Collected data
>>>

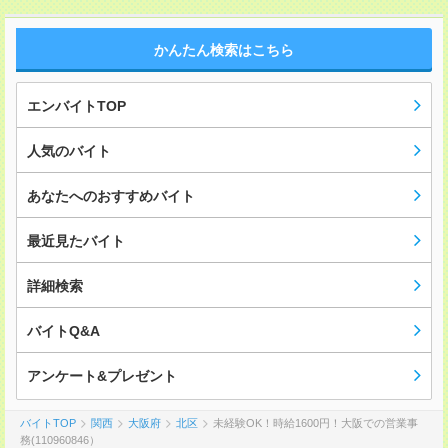
かんたん検索はこちら
エンバイトTOP
人気のバイト
あなたへのおすすめバイト
最近見たバイト
詳細検索
バイトQ&A
アンケート&プレゼント
バイトTOP
関西
大阪府
北区
未経験OK！時給1600円！大阪での営業事
務(110960846）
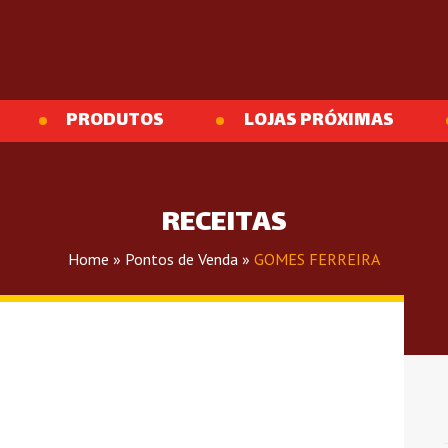
PRODUTOS
LOJAS PRÓXIMAS
RECEITAS
Home
»
Pontos de Venda
»
GOMES FERREIRA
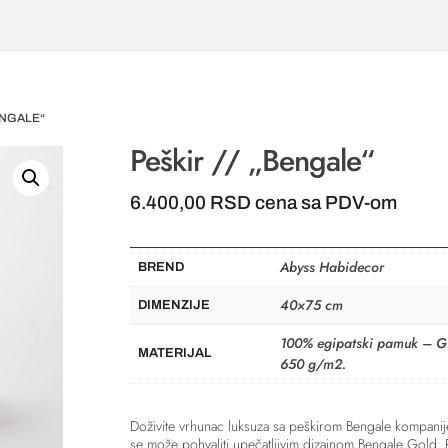
BENGALE“
Peškir // „Bengale“
6.400,00
RSD
cena sa PDV-om
Abyss Habidecor
BREND
40×75 cm
DIMENZIJE
100% egipatski pamuk – G
MATERIJAL
650 g/m2.
Doživite vrhunac luksuza sa peškirom Bengale kompanije 
se može pohvaliti upečatljivim dizajnom Bengale Gold. P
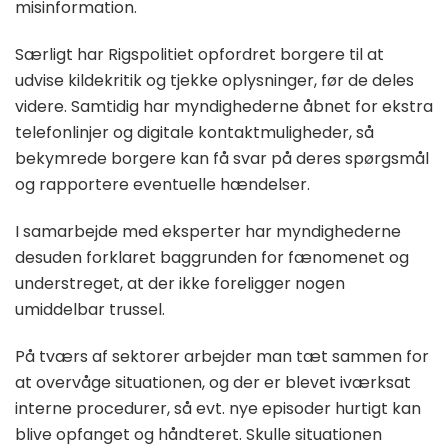
misinformation.
Særligt har Rigspolitiet opfordret borgere til at
udvise kildekritik og tjekke oplysninger, før de deles
videre. Samtidig har myndighederne åbnet for ekstra
telefonlinjer og digitale kontaktmuligheder, så
bekymrede borgere kan få svar på deres spørgsmål
og rapportere eventuelle hændelser.
I samarbejde med eksperter har myndighederne
desuden forklaret baggrunden for fænomenet og
understreget, at der ikke foreligger nogen
umiddelbar trussel.
På tværs af sektorer arbejder man tæt sammen for
at overvåge situationen, og der er blevet iværksat
interne procedurer, så evt. nye episoder hurtigt kan
blive opfanget og håndteret. Skulle situationen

<<<

[Task brief]:
In the records above, locate every line with the string "myndighederne" and copy it.

[Reply]:
videre. Samtidig har myndighederne åbnet for ekstra
I samarbejde med eksperter har myndighederne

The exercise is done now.